With Lincoln's popularity waning, McClellan attacked the president's handling of the war and even questioned its goals. Lincoln eventually resorted to somewhat nefarious tactics. We imagine he likely cackled maniacally and drummed his fingertips together, but there is no evidence to support it.
We know that he did, however, give soldiers in swing states the day off on Election Day, hoping they would go to the polls to vote for him. Sly dog. General Sherman's capture of Atlanta, an important victory that boosted northern support of the war, ultimately saved Lincoln's campaign and tuckus. We're confident Sherman got a really big bonus for that one, or at least a pat on the back and a $10 Starbucks gift card. Maybe it was a plaque. We don't know.
Looking haggard and worn after bossing a war for four long years (at least that's what Abe told himself about all that gray hair), Lincoln delivered his Second Inaugural Address on March 4, 1865. In it, he affirmed his commitment to winning the war and restoring peace to the nation. He also resolved to fit back into his size 32 jeans, but that one he kept to himself.
"With malice toward none, with charity for all, with firmness in the right as God gives us to see the right," he said, "let us strive on to finish the work we are in, to bind up the nation's wounds, to care for him who shall have borne the battle and for his widow and his orphan, to do all which may achieve and cherish a just and lasting peace among ourselves and with all nations."
In modern translation: "Okay, you guys. Seriously. This is getting ridiculous."
A month later, on April 9, 1865, General Robert E. Lee surrendered to Grant in Appomattox Court House, Virginia. We'd surrender too if we heard a speech like that one.
Just five days later, on April 14, 1865, Lincoln and his wife Mary Todd drove to Ford's Theater on 11th street in Washington, D.C. to watch a play called Our American Cousin. They were usually big theater lovers, but this one didn't exactly get a glowing review from them.
The city of Washington was in a state of euphoria since Lee had surrendered and the war seemed to be over. As Lincoln sat in his box seats relaxing and taking in the show with the wifey, things went downhill fast. Actor John Wilkes Booth, a southern sympathizer and not the world's greatest actor from what we hear, snuck into the box and shot Lincoln in the head. Cue: hysteria.
Booth then jumped from the balcony onto the stage, breaking his ankle in the process. (Karma's rough, Booth.) He hobbled to the front of the stage and shouted in his loudest stage voice, "Sic semper tyrannus!" which is Latin for "Thus always to tyrants!" It's too bad he had just assassinated the president because it really was the most believable delivery he'd ever made on stage. Stanislavsky would have been proud, except for the cold-blooded murder part. Booth wisely fled the theater.

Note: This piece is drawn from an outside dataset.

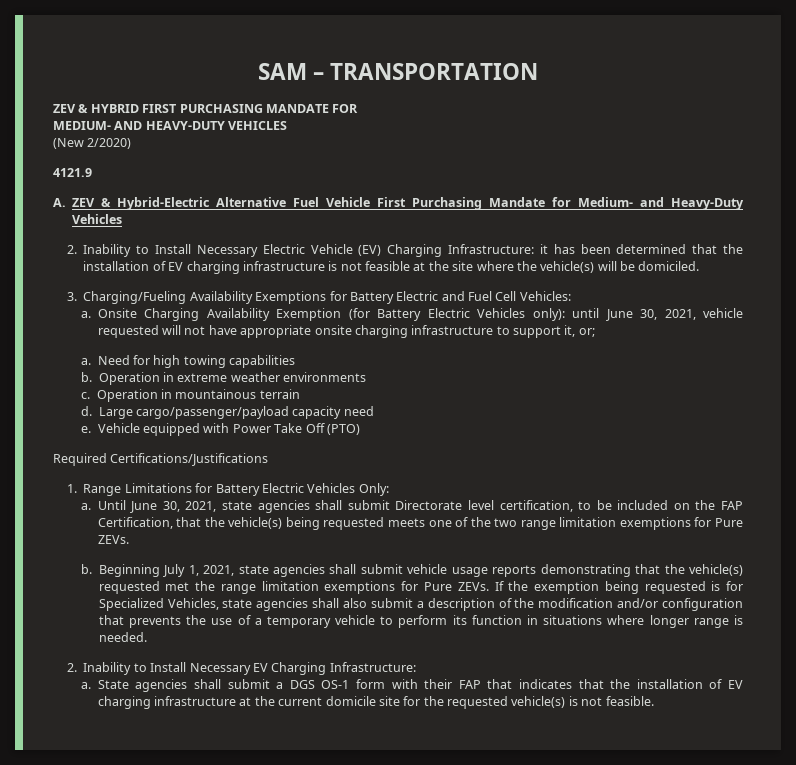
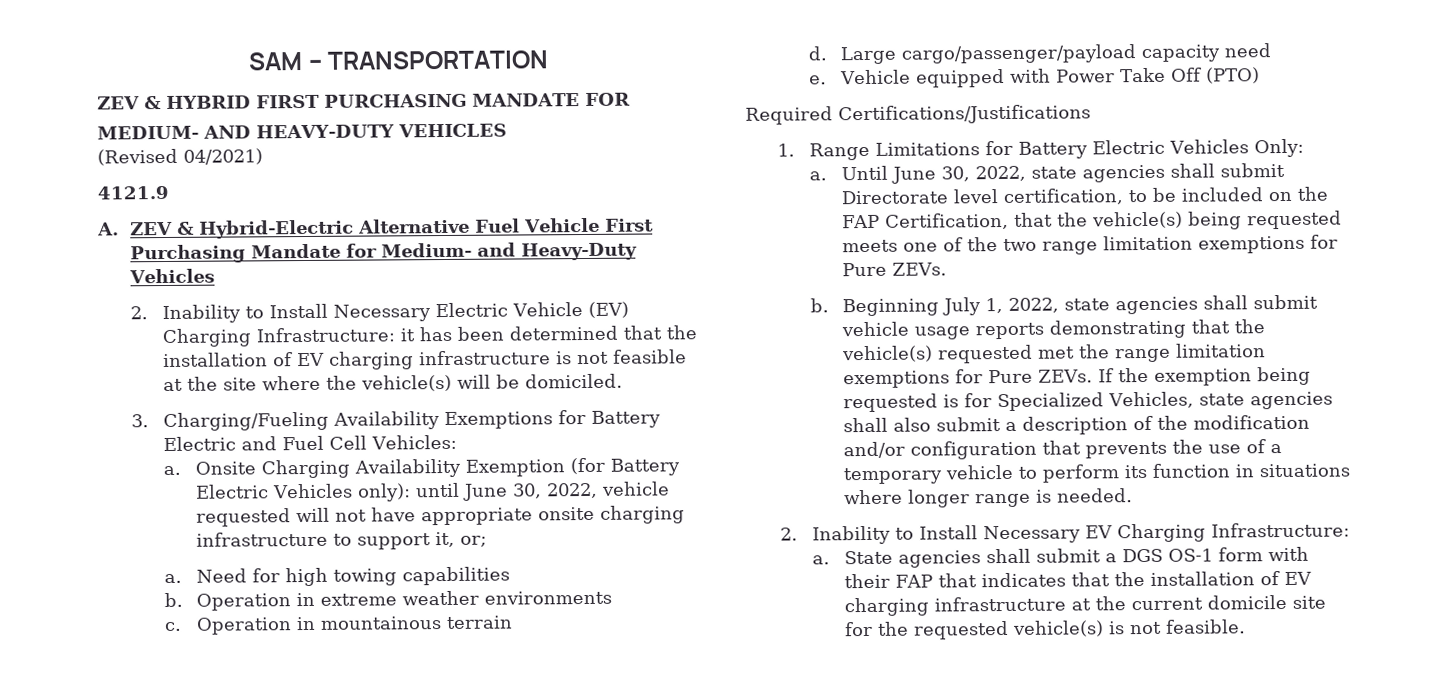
[53,138,132,149] (New 2/2020) -> [97,148,263,166] (Revised 04/2021)
[664,309,696,320] 2021, -> [545,482,598,499] 2022,
[185,501,217,512] 2021, -> [974,165,1026,182] 2022,
[203,565,235,576] 2021, -> [1007,297,1059,313] 2022,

Twelve days later, after the largest manhunt in American history, Booth was shot and killed in a burning barn. We don't know if Booth was raised in a barn, but he certainly died in one.
After the attack, Lincoln was carried to a nearby house where he died the next morning. An unprecedented period of national mourning ensued, at least in the North. In the South, there might have been a party or two, but we can't swear to it.
Millions of people watched as the special train carried the president's body from Washington, D.C. to his final resting place in Illinois. In the North, Lincoln's assassination cast a dark cloud over victory. It was like winning the Super Bowl but losing the star quarterback in a freak victory dance accident, but a lot worse. That is, unless we're talking about Tom Brady or Peyton Manning, in which case it's pretty close.